Arch Linux では、現在 AMD APP SDK は AUR の amdapp-sdkAUR としてインストールすることができます。このパッケージは /opt/AMDAPP
にインストールされ、SDK ファイルとは別に、多数のサンプルコードも含まれています (/opt/AMDAPP/SDK/samples/
)。システム上の OpenCL プラットフォームやデバイスをリストアップして、それぞれの詳しい情報を表示する clinfo
ユーティリティも入っています。
AMD APP SDK 自体にも CPU の OpenCL ドライバーが含まれているため、(ベンダーの如何を問わず) CPU デバイスで OpenCL を実行するのに追加のドライバーは必要ありません。GPU の OpenCL ドライバーは (任意の依存パッケージである) catalystAUR パッケージに入っています。オープンソースドライバー (xf86-video-ati) は OpenCL をサポートしていません。
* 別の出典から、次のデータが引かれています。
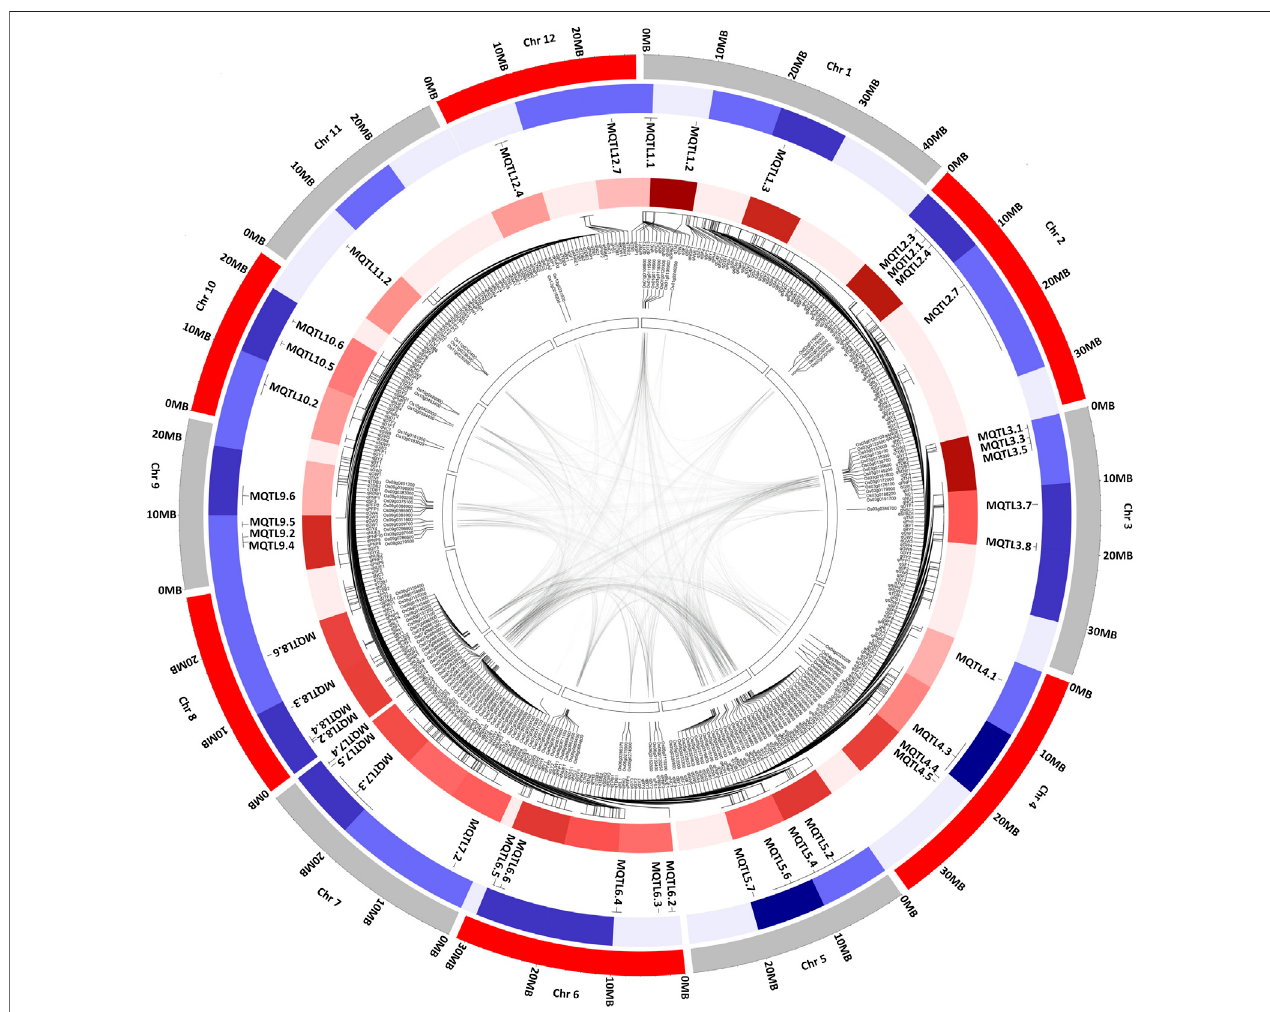
FIGURE 3 | Schematic representation of the distribution pattern of identi fi ed MQTL, QTL, and candidate genes on rice chromosomes. From the center of the plot moving to the outer circle (1) The innermost circle representing the collinearity within the rice genome (2) Candidate genes identi fi ed in the major MQTL region (3)(query) QTL density in the MQTL region (4) MQTLs associated with nitrogen use ef fi ciency and related traits (5) Outermost circle represents the rice genome in MB. The color density indicates the number of MQTL detected and number of QTLs present in the MQTL region. The denser color indicates a greater number of MQTL or QTL within the MQTL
コードは (依存パッケージになっている) llvm を使ってコンパイルされます。
Mesa (Gallium)
Mesa の OpenCL サポートは開発中です (http://www.x.org/wiki/GalliumStatus/ を参照)。AMD Radeon カードは r600g ドライバーによってサポートされています。
Arch Linux は現在 (2014年4月; Mesa 10.1.0; LLVM 3.4)、OpenCL サポートを有効にして Mesa をビルドしていません。http://dri.freedesktop.org/wiki/GalliumCompute/ のインストール手順を見て下さい (最良の結果を得るには LLVM と Mesa の開発ブランチを使います)。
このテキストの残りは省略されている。